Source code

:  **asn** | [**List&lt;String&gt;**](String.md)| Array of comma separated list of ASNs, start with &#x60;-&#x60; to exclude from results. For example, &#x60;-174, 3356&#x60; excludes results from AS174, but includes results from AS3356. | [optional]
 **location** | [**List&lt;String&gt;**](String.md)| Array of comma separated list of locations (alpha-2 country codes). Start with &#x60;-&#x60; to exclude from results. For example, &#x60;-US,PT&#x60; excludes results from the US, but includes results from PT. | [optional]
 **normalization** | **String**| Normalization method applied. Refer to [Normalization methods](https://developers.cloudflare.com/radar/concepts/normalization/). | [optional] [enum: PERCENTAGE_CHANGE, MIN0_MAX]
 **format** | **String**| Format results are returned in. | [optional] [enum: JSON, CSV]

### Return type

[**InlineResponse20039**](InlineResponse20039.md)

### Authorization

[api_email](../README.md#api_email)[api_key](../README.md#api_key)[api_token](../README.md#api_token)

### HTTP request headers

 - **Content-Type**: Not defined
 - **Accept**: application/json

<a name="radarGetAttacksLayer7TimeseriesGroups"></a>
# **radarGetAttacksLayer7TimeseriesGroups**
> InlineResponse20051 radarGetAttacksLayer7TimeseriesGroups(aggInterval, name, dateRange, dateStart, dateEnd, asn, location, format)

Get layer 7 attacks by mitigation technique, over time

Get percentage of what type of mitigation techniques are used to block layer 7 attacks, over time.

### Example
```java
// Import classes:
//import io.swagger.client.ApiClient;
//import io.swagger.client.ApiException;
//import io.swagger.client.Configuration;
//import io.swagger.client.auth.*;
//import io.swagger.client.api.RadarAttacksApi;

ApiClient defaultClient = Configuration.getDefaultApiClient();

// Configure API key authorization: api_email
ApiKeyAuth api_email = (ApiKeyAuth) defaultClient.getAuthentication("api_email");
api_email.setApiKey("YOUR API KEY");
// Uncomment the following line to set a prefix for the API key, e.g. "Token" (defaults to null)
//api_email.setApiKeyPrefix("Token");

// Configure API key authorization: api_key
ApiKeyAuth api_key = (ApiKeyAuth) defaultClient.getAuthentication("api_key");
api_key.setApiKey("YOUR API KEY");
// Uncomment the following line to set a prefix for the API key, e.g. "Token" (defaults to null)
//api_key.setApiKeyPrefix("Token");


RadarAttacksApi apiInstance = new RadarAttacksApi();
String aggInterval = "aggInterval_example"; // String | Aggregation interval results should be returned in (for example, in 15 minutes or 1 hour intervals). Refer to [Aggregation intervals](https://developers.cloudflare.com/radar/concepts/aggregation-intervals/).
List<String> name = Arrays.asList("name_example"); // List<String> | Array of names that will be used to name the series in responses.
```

◆ ◆ ◆ ◆ ◆ ◆ ◆

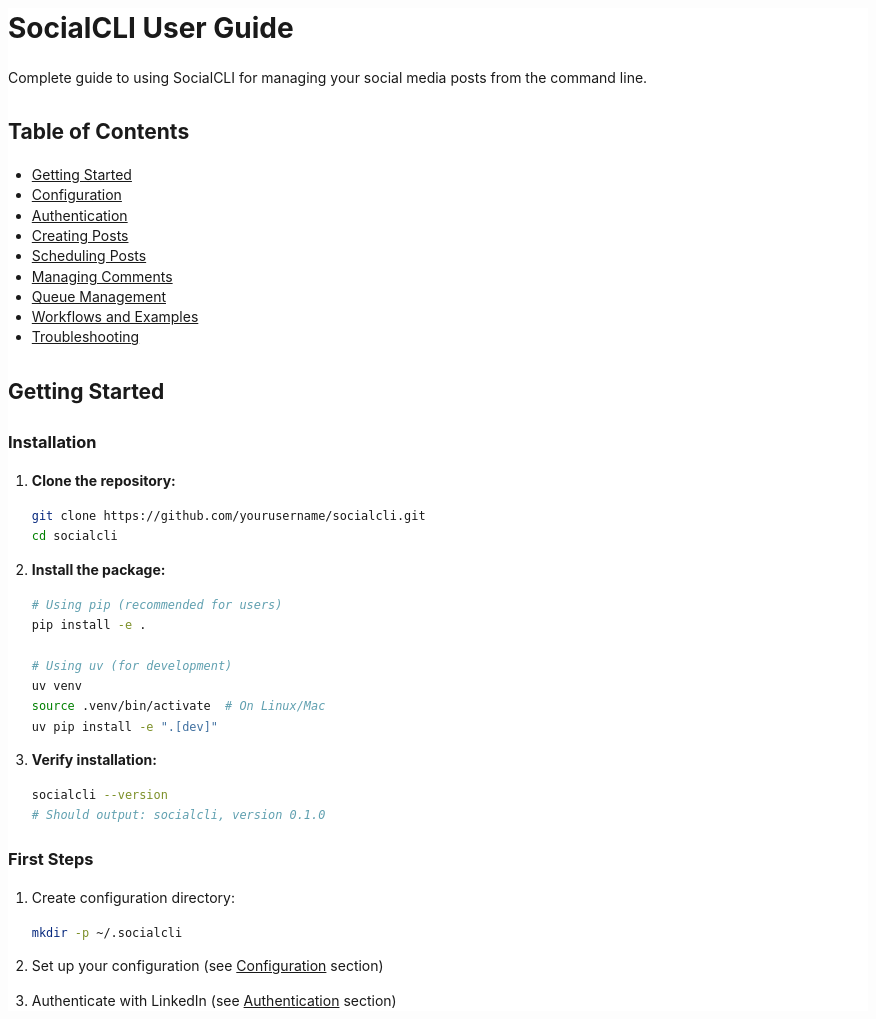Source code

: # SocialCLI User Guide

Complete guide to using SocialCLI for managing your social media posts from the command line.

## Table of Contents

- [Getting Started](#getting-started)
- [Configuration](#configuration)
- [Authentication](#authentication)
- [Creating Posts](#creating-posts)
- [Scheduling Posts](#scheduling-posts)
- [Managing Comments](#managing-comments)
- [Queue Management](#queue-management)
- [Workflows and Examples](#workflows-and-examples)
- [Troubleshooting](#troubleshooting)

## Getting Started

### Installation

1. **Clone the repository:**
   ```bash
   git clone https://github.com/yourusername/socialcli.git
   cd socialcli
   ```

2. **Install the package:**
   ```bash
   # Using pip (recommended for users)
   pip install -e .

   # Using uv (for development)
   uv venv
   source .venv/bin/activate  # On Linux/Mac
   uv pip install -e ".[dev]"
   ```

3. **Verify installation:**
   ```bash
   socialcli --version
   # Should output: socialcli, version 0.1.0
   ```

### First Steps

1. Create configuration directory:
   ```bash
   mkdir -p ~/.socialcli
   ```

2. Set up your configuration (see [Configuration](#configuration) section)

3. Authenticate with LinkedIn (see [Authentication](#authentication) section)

◆ ◆ ◆ ◆ ◆ ◆ ◆

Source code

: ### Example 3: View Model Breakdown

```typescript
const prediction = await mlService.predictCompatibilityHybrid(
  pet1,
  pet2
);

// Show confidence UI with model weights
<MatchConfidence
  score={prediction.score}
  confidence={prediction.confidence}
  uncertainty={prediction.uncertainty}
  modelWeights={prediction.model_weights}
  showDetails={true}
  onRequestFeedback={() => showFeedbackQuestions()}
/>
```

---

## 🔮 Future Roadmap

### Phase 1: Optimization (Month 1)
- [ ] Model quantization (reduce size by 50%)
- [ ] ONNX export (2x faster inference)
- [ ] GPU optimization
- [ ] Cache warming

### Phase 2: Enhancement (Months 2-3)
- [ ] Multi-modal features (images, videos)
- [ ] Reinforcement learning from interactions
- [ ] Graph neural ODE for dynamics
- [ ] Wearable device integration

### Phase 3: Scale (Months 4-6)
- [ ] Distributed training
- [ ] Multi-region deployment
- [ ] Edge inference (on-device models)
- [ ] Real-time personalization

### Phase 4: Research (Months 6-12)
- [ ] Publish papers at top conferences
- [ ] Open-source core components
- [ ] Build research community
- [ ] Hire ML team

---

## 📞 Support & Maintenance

◆ ◆ ◆ ◆ ◆ ◆ ◆

▶ Your task
Out of the entries above, write out only the lines between the line holding "### Phase 1: Optimization (Month 1)" and the line holding "- [ ] Edge inference (on-device models)", inclusive, each exactly as given.

▶ Task response
### Phase 1: Optimization (Month 1)
- [ ] Model quantization (reduce size by 50%)
- [ ] ONNX export (2x faster inference)
- [ ] GPU optimization
- [ ] Cache warming

### Phase 2: Enhancement (Months 2-3)
- [ ] Multi-modal features (images, videos)
- [ ] Reinforcement learning from interactions
- [ ] Graph neural ODE for dynamics
- [ ] Wearable device integration

### Phase 3: Scale (Months 4-6)
- [ ] Distributed training
- [ ] Multi-region deployment
- [ ] Edge inference (on-device models)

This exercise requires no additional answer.